I thought it will be easy to set up since I already have some experience and documentation, but the firewall is not working as intended.
My Attempts
Setting UI retrived from Linksys Support
The IPv6 wirewall settings are located in Router Settings > Security > IPv6 Port Services. It has three crucial fields: Protocol (协议), IPv6 Address (IPv6 地址), Allow (允许). The first two are quite straightforward; “allow” meanings which range of port(s) will be open.
I find that I can’t set up the “IPv6 Address” field as I intended. I can’t fill in an address with mask-like strings together with a /. WebUI prompts that it is such a string is not a valid IPv6 address.
I tried some “valid” addresses:
- The local IPv6 address starts with
fe80, external requests cannot make it to the destination. - The IPv6 address that been set to the Synology DDNS service. Fill in the full address allow access from WAN.
Up to now, the solution seems clear: use the full address instead of the kind mentioned in the first article. but it is a little bit complicated…
More background
The IPv6 address for my devices is changing on a regular basis. So it will be annoying if I use full address: I need to update the IPv6 Address regulary.
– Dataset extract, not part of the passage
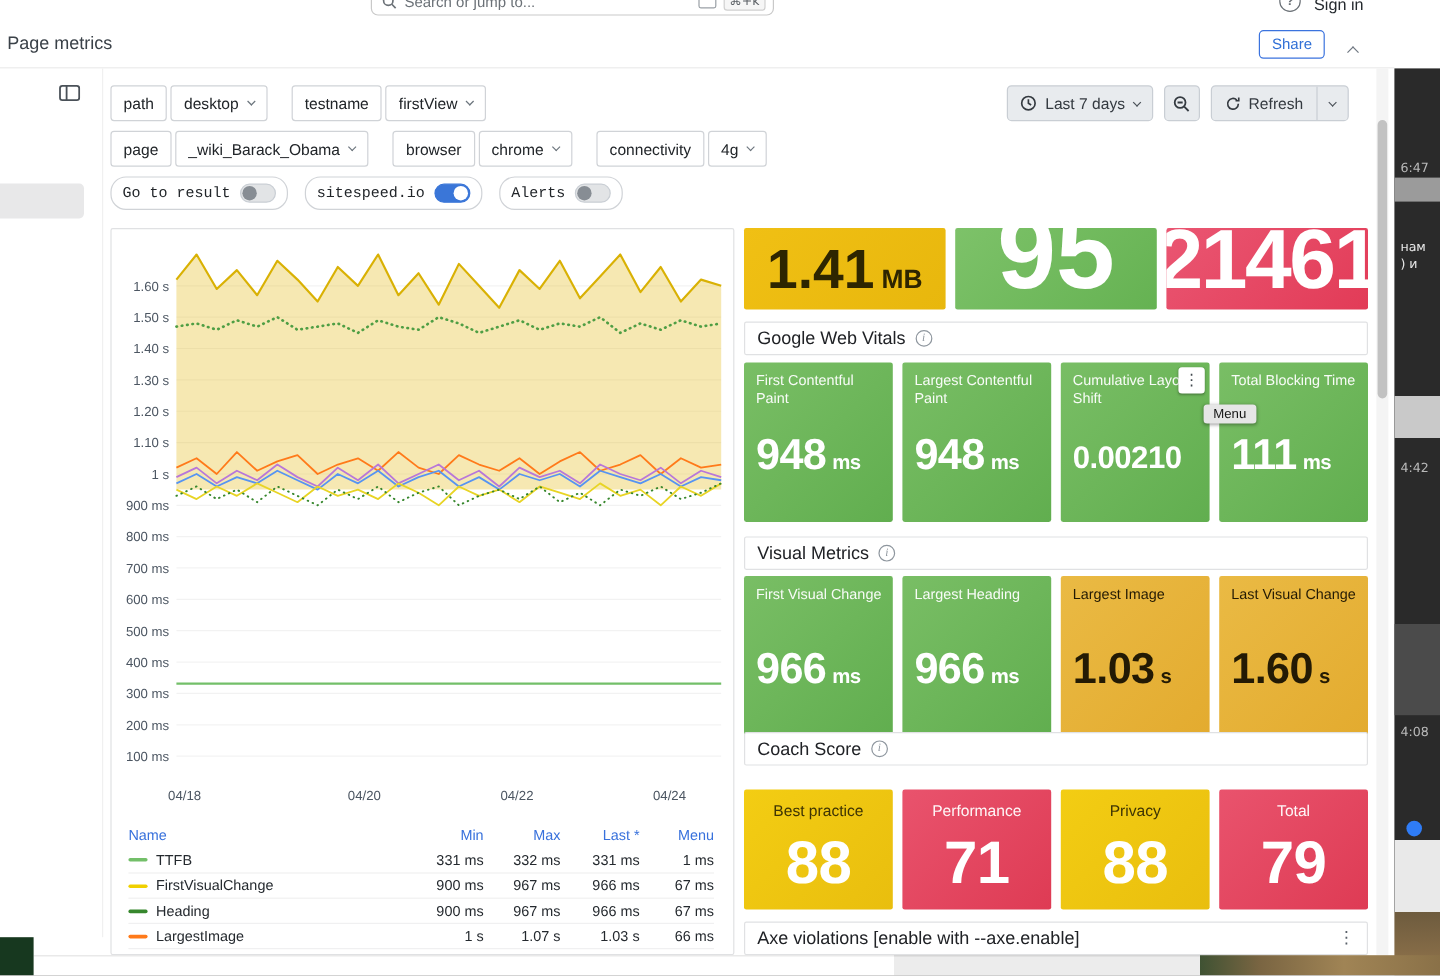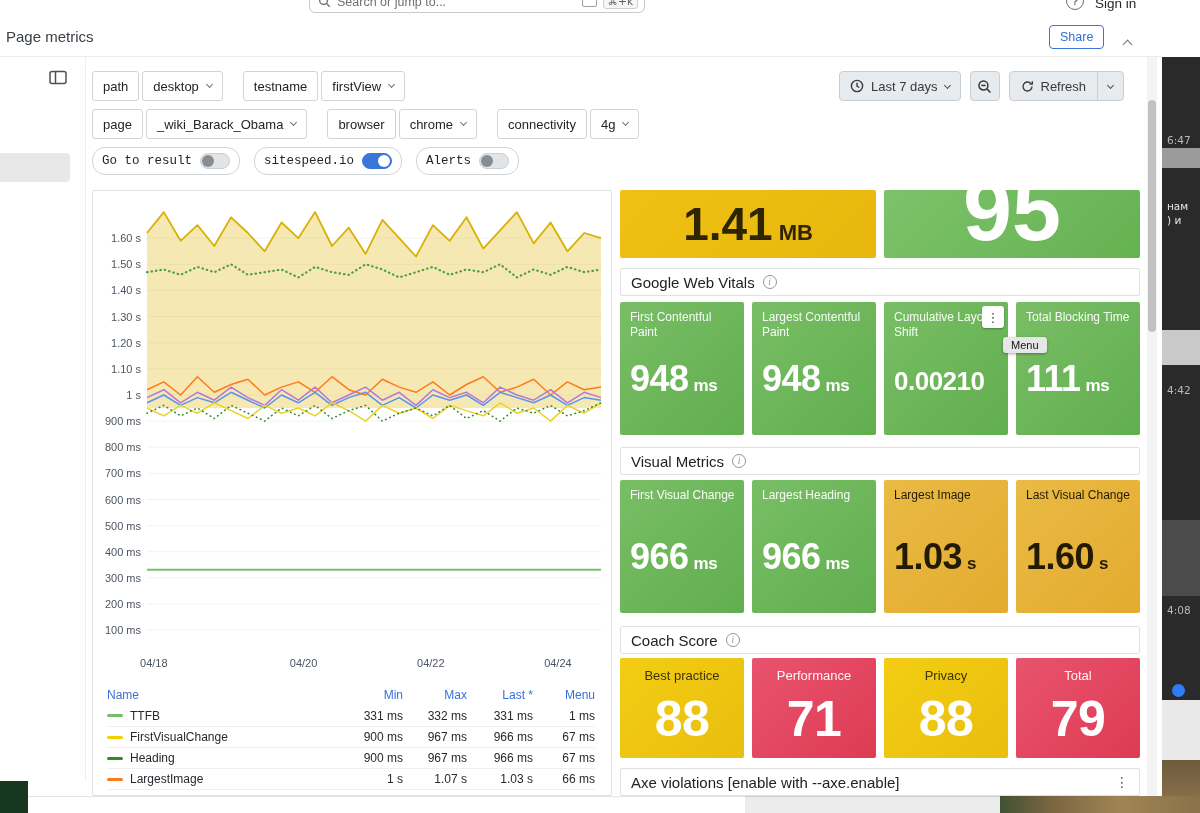"21461" div.ts { html: none -> <div> <span>21461</span> </div> }
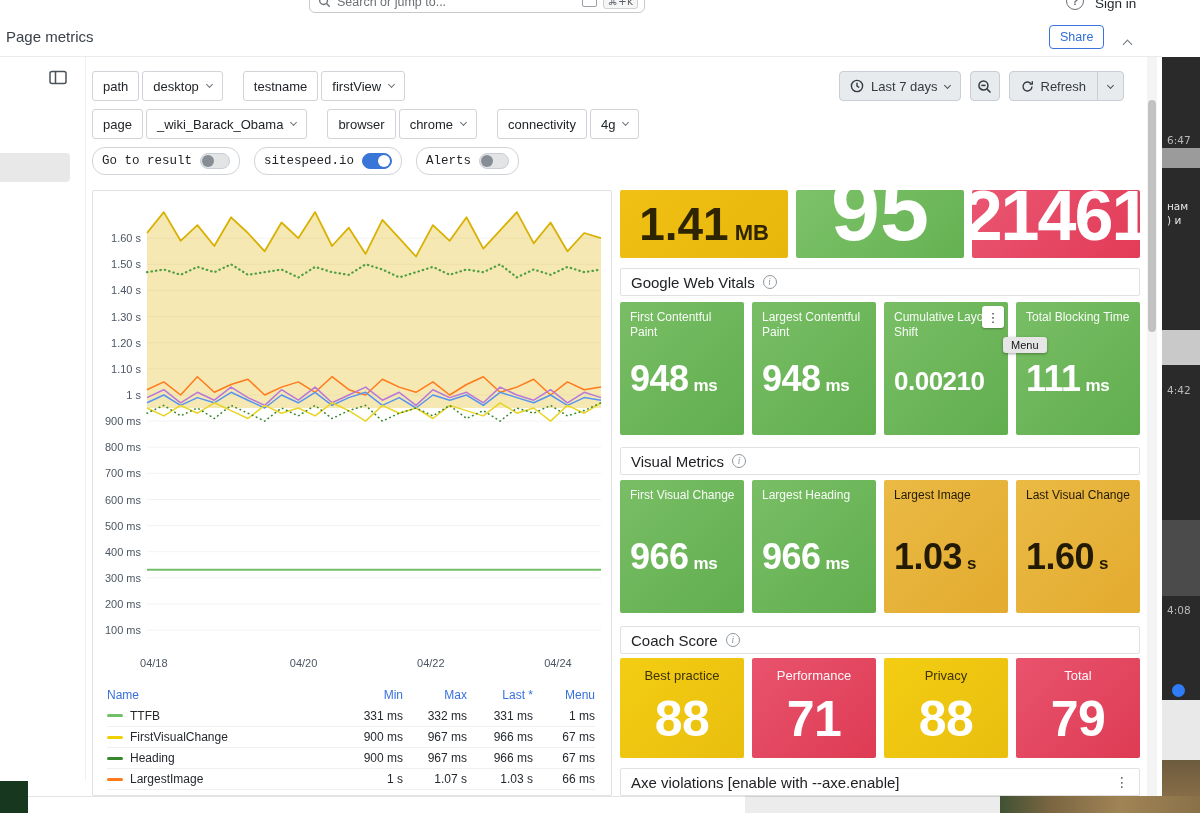"Coach Score" #coach-header { top: 436px -> 420px }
There still exists some “pattern”. In fact, the IPv6 address is generated based on EUI-64 (RFC2373) derive from IEEE 802 48 bit MAC.
EUI-64
For Example, your MAC address for the device is 00:00:5E:00:53:AF. EUI-64 inserts hex values of 0xFF and 0xFE in the middle of the MAC address. Then flip the 7th bit from 0 to 1. The result should be 0200:5EFF:FE00:53AF. And this address will keep not change unless you change your MAC address or network card.
|0 1|1 3|3 4|
|0 5|6 1|2 7|
+----------------+----------------+----------------+
|cccccc0gcccccccc|ccccccccmmmmmmmm|mmmmmmmmmmmmmmmm|
+----------------+----------------+----------------+
insert 0xFF and 0xFE (1111111111111110).
|0 1|1 3|3 4|4 6|
|0 5|6 1|2 7|8 3|
+----------------+----------------+----------------+----------------+
|cccccc1gcccccccc|cccccccc11111111|11111110mmmmmmmm|mmmmmmmmmmmmmmmm|
+----------------+----------------+----------------+----------------+
The EUI-64 result together with ISP IPv6 Prefix(/64), can form the final IPv6 address.
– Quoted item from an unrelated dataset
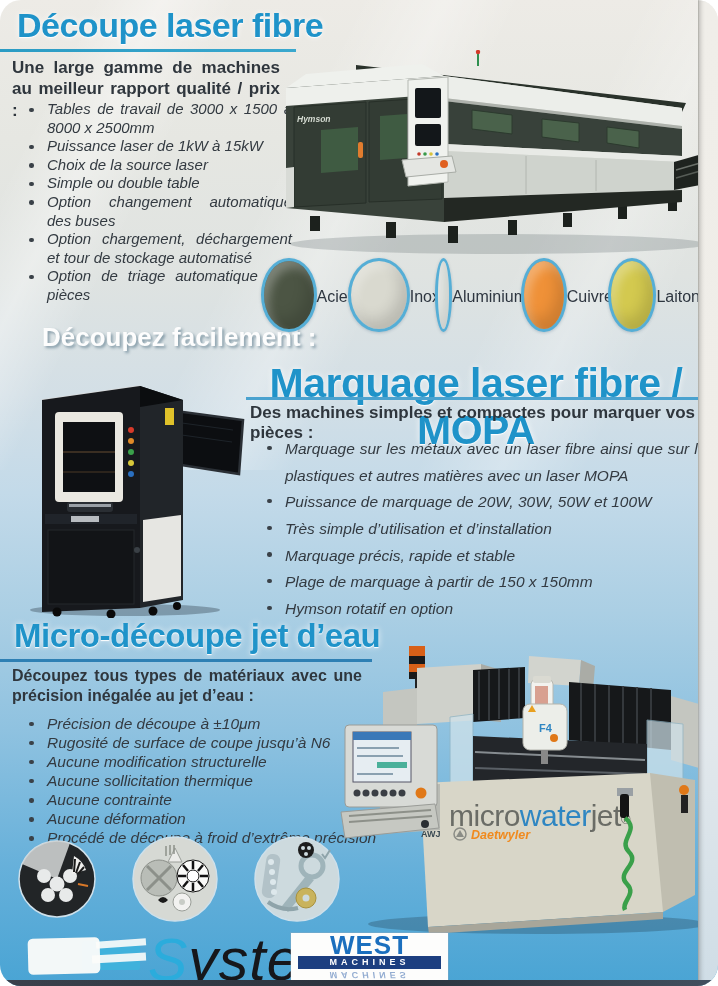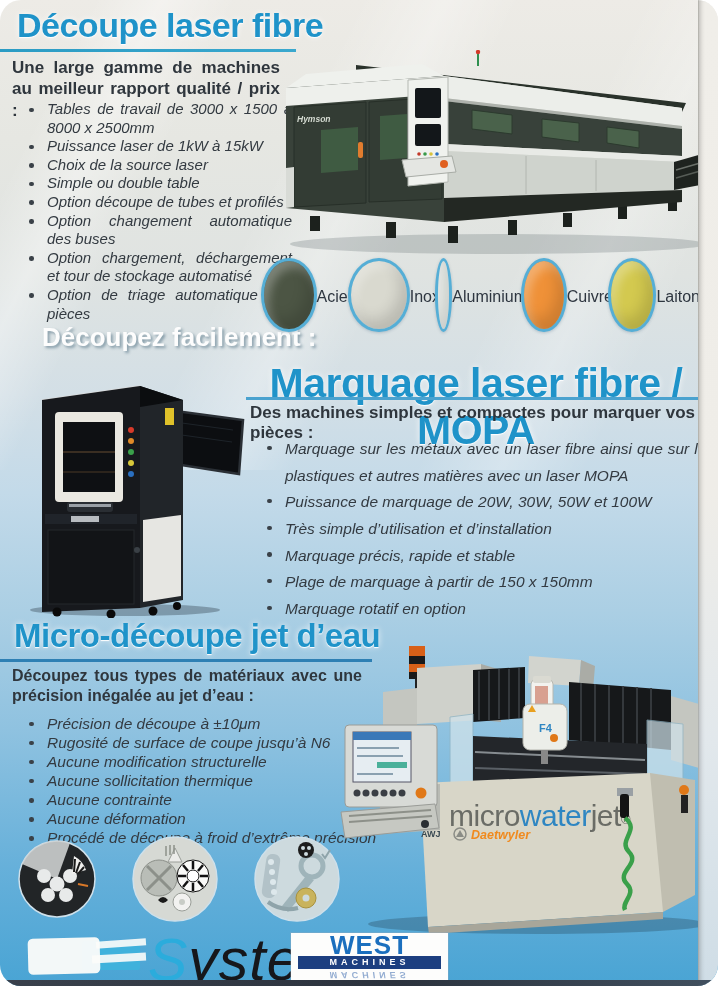"Option découpe de tubes et" li { html: <li>Option découpe de tubes et profilés</li> -> none }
Assuming IPv6 Prefix is `2001:2002:2003:2004`
The final IPv6 address should be:
2001:2002:2003:2004:0200:5EFF:FE00:53AF
-------Prefix------ -EUI-64 Generated--
Masking
Usually, subnet masking separates the IP into network and host addresses. Under IPv4, it defines the number of allowed hosts on a subnet. Or in other words, Only bits with their mask of 0 are allowed to change.
In the previous Synology DDNS Tutorial. ::0000:8a2e:0370:7334/::ffff:ffff:ffff:ffff is similar to subnet masking but masking backward. Double colon :: omit the continuous 0s.
This is well suited for my use case since my ISP will change the prefix assigned to me but my EUI-64 address will keep unchanged. But such masking from the back (or should I call it arbitrary masking?) is not fully implemented for different systems or a standard. According to the source I found, such masking is supported by Netfilter/iptables 1 and no easy notice documentation is available.
Solution?
According to what I explored, Linksys Velop system doesn’t have such implementation for changing IPv6 Address with fixed suffix. I already contacted their tech support and still waiting for a reply. So my less convent solution may be to move the firewall to my devices or simply ignore it for now and uses another way to access my devices (like FRP).